**読解本文**.
- - - - -

このことが我々を次の点に導きます、宜しいでしょうか、人は問います、分離と断片化の中で進化してきた人間の精神は...
A それが進化ということです、はい。
K そのような精神は変質できるのかどうか、影響やプロパガンダや脅しや罰によって生み出されるのではない再生を遂げられるのかどうか、なぜなら、もしそれが見返りを得ようとするので変わるなら...
A それは変わっていません。
K ...それは変わっていません。そのように、それは人が問わなければならない根本的なことの一つです、そしてそれを行動で応えるのです、言葉でではありません。人間の精神は矛盾の中を、二重性の中を、“私”と“私でないもの”、この伝統的な分裂、分断、断片化の中で進化してきました。それでは、そのような精神はこの事実を観察者なしに観察できますか、というのは、そのときのみ何らかの再生があるだけだからです。それを観察している観察者がいる限り、争いが生じます。私は明瞭に話しているかどうか分かりません。
A はい、あなたは明瞭に話しています。
K 宜しいでしょうか、困難なことは、ほとんどの人たちが耳を傾けようとさえしないことです。
A それは分かります。
K 彼らが耳を傾けても、彼らは彼らの結論に照らして聞くのです。もし私が共産主義者なら、私はあるところまではあなたに耳を傾けます。それを過ぎると私はあなたに耳を傾けません、そしてもし私が少し狂っているなら、私はあなたに耳を傾けて、私の聞くことを私の狂った何かに従って解釈します。
A その通りです。
K そのように、人は途方もなく真剣に耳を傾けなければなりません。真剣にというのは私の特異な偏見や性向を脇へ追いやって、あなたの言っていることに耳を傾けるという意味です、なぜなら耳を傾けることは奇跡だからです。あなたの言ったことで私は何をしましょうか、ということではないのです。
A ...するために私は何を聞くのか、ではなく。
K ...耳を傾ける行為です。あなたはよく耳を傾けます、なぜならあなたは明らかにしたいからです。しかし大多数の人たちは言います、何をあなたは話しているのですか、私は楽しんでいたいのです、だから他の誰かの所へ行って話しなさいと。そこでそのような雰囲気を作るために、そのような場を作るために、生は恐ろしいほど真剣なものであるという感じを出すために、人は言います、友よ、耳を傾けてください、それはあなたの生です、それを無駄に使わないでください、耳を傾けてくださいと。人に耳を傾けるようにすることはこの上もなく重要なことです、なぜなら我々は聴こうとしないからです。それはとても不安なことです。

- - - - -

**ページ単位のテキスト抽出**.
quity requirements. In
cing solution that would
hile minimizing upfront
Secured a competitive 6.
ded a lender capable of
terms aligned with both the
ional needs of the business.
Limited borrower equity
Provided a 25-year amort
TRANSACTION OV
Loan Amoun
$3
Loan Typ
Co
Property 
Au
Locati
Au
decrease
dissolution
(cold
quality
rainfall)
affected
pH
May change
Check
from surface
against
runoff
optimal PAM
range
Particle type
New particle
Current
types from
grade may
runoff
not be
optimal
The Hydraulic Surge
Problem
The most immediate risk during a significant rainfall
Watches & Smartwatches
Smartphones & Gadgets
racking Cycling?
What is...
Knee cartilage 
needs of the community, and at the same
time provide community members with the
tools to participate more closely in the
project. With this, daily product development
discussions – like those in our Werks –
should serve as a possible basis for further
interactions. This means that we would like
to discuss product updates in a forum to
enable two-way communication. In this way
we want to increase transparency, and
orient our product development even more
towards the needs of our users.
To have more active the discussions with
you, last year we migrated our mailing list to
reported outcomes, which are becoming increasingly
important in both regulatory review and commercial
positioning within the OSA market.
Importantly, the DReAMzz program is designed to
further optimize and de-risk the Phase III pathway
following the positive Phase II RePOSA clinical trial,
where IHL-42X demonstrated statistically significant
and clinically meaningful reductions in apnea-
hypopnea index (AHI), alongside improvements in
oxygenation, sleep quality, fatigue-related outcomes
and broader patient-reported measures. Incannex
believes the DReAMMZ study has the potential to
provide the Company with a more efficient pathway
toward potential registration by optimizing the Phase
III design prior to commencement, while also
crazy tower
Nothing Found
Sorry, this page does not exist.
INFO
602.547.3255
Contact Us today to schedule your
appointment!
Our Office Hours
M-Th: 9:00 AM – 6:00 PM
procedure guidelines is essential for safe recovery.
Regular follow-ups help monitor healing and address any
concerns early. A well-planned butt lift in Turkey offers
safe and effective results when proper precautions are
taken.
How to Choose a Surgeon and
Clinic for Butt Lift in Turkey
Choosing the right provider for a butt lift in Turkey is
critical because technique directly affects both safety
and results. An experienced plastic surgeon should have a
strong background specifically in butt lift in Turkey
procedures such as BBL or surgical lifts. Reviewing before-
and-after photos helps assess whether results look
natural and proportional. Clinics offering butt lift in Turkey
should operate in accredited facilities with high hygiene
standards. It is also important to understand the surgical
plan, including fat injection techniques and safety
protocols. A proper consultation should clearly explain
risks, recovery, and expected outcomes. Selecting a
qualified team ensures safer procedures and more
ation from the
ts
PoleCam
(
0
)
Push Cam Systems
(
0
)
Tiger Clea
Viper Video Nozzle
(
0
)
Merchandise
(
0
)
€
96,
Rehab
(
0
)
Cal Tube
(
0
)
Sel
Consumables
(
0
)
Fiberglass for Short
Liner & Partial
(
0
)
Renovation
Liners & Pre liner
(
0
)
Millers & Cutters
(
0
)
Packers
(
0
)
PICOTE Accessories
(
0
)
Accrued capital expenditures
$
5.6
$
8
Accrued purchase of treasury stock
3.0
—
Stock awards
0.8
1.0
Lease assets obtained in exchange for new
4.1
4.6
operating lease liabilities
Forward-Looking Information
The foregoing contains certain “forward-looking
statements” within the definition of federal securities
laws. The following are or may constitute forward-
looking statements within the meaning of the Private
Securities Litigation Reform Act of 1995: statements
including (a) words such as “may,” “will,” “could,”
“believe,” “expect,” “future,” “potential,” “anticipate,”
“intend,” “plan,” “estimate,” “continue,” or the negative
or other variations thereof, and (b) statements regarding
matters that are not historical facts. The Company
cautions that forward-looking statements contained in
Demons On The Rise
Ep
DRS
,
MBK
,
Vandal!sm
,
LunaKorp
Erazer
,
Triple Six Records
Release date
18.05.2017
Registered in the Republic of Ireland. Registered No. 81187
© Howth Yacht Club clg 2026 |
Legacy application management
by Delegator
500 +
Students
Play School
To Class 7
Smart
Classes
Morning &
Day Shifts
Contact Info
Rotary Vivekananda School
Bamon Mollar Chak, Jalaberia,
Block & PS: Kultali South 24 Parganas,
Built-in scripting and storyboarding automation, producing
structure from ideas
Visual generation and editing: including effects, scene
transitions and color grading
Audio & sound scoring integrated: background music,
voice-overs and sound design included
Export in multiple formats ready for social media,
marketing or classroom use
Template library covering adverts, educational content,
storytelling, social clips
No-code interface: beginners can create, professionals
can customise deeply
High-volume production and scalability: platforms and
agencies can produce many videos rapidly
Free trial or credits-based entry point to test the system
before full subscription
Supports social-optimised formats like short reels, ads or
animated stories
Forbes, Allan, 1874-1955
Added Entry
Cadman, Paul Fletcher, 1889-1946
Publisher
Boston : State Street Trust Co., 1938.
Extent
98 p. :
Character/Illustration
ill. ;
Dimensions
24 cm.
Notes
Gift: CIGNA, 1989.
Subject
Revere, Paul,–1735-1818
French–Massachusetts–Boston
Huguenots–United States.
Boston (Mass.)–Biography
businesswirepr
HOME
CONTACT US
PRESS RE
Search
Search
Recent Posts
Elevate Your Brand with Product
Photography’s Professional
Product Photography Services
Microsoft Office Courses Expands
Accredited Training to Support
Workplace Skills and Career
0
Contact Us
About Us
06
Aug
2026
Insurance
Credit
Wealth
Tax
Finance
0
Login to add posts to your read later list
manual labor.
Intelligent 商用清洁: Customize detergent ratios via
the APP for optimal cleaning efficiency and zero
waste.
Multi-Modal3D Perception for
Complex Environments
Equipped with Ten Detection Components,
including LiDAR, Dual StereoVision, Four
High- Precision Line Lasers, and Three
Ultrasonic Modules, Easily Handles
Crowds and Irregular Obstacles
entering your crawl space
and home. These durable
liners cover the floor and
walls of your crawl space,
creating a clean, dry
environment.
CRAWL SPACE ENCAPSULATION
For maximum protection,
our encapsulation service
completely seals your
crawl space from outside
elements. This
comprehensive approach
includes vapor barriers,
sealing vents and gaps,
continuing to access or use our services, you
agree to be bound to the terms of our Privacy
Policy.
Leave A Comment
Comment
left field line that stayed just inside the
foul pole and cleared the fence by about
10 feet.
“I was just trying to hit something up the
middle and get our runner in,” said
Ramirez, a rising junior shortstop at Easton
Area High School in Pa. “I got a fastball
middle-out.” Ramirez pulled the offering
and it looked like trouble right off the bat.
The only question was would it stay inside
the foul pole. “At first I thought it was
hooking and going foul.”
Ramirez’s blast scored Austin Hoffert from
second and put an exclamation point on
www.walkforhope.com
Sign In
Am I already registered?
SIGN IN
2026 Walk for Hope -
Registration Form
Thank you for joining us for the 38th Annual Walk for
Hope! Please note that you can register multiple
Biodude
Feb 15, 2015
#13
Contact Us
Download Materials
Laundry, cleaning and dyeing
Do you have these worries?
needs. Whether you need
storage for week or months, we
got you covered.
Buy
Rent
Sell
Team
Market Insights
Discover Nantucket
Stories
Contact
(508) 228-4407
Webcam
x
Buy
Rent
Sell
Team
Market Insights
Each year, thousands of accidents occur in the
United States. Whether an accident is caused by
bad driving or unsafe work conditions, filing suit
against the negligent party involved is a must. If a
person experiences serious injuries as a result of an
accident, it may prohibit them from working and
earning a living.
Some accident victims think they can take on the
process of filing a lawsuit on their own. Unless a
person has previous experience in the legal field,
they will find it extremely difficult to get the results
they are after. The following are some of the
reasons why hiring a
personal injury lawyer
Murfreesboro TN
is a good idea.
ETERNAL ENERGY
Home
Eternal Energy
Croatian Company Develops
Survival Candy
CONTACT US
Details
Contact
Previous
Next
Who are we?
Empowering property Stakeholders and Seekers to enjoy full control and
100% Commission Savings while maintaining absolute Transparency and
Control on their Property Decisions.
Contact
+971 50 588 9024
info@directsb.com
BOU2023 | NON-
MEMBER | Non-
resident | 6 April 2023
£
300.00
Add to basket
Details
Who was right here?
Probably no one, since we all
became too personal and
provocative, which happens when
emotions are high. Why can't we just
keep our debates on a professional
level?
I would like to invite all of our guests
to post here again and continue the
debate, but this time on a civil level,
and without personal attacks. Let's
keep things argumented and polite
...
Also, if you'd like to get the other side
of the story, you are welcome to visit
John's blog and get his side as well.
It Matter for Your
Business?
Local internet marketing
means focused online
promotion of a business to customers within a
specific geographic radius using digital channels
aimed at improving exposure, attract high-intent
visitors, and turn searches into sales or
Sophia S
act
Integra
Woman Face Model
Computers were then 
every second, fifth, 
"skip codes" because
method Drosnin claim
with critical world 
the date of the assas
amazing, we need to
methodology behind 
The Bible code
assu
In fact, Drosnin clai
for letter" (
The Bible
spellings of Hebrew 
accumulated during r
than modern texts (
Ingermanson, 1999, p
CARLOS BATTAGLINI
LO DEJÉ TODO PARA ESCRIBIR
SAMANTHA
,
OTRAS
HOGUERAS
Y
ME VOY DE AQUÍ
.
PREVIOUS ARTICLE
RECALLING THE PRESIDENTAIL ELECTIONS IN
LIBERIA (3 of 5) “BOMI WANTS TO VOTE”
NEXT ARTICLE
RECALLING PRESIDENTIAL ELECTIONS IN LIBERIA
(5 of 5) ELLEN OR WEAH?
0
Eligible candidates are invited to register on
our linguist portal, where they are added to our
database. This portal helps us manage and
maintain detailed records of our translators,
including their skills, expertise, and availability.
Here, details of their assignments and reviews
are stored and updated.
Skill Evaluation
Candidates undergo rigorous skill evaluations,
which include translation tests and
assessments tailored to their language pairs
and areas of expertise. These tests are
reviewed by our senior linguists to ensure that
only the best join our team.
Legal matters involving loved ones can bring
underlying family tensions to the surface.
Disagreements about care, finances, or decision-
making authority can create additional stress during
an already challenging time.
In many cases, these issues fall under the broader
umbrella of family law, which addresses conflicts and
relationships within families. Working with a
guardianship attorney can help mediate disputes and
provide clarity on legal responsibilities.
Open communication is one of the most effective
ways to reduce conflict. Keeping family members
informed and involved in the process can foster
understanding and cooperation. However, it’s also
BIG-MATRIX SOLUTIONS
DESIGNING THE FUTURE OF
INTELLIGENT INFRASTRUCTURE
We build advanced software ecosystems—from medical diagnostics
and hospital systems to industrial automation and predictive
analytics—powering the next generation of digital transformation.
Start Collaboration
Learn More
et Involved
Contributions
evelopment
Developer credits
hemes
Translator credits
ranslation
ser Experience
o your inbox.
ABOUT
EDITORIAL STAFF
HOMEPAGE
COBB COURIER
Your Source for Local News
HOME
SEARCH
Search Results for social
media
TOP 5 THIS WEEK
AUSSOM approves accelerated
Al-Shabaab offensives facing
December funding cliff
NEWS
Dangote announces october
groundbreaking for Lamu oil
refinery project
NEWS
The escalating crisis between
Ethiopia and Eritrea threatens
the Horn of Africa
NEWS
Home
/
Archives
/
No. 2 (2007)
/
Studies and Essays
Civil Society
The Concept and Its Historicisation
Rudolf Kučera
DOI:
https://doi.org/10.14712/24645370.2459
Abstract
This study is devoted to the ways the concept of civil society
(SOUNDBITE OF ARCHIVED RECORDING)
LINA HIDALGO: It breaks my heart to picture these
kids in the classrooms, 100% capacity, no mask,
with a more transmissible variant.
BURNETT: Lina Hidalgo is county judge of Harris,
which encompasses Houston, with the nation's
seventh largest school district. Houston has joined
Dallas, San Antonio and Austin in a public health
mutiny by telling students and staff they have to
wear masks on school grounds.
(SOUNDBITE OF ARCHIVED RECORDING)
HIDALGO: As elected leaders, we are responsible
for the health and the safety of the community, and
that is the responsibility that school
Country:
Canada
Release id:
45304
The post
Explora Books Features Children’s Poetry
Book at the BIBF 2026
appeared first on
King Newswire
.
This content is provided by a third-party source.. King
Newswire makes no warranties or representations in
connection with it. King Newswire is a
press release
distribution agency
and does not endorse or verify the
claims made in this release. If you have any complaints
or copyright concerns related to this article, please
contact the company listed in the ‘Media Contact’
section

- - - - -

**練習問題**.
**1.** 本文の内容を二文で要約してください。
**2.** エントリの冒頭から「should serve as a possible basis for further」を含む行までを、両端の行も含めて一字一句違えずに書き写してください。
本文とエントリは、それぞれ別の出典に由来します。

**各問の解答**.
**1.** 分離と断片化の中で進化してきた人間の精神が、影響やプロパガンダや脅しや罰によらずに変質できるかが問われ、観察者なしに事実を観察するときにのみ再生があり、観察者がいる限り争いが生じると述べられています。また、ほとんどの人は耳を傾けようとさえせず、傾けても自分の結論に照らして聞くため、自分の偏見や性向を脇へ置いて途方もなく真剣に耳を傾けなければならないと説かれています。

**2.**
quity requirements. In
cing solution that would
hile minimizing upfront
Secured a competitive 6.
ded a lender capable of
terms aligned with both the
ional needs of the business.
Limited borrower equity
Provided a 25-year amort
TRANSACTION OV
Loan Amoun
$3
Loan Typ
Co
Property 
Au
Locati
Au
decrease
dissolution
(cold
quality
rainfall)
affected
pH
May change
Check
from surface
against
runoff
optimal PAM
range
Particle type
New particle
Current
types from
grade may
runoff
not be
optimal
The Hydraulic Surge
Problem
The most immediate risk during a significant rainfall
Watches & Smartwatches
Smartphones & Gadgets
racking Cycling?
What is...
Knee cartilage 
needs of the community, and at the same
time provide community members with the
tools to participate more closely in the
project. With this, daily product development
discussions – like those in our Werks –
should serve as a possible basis for further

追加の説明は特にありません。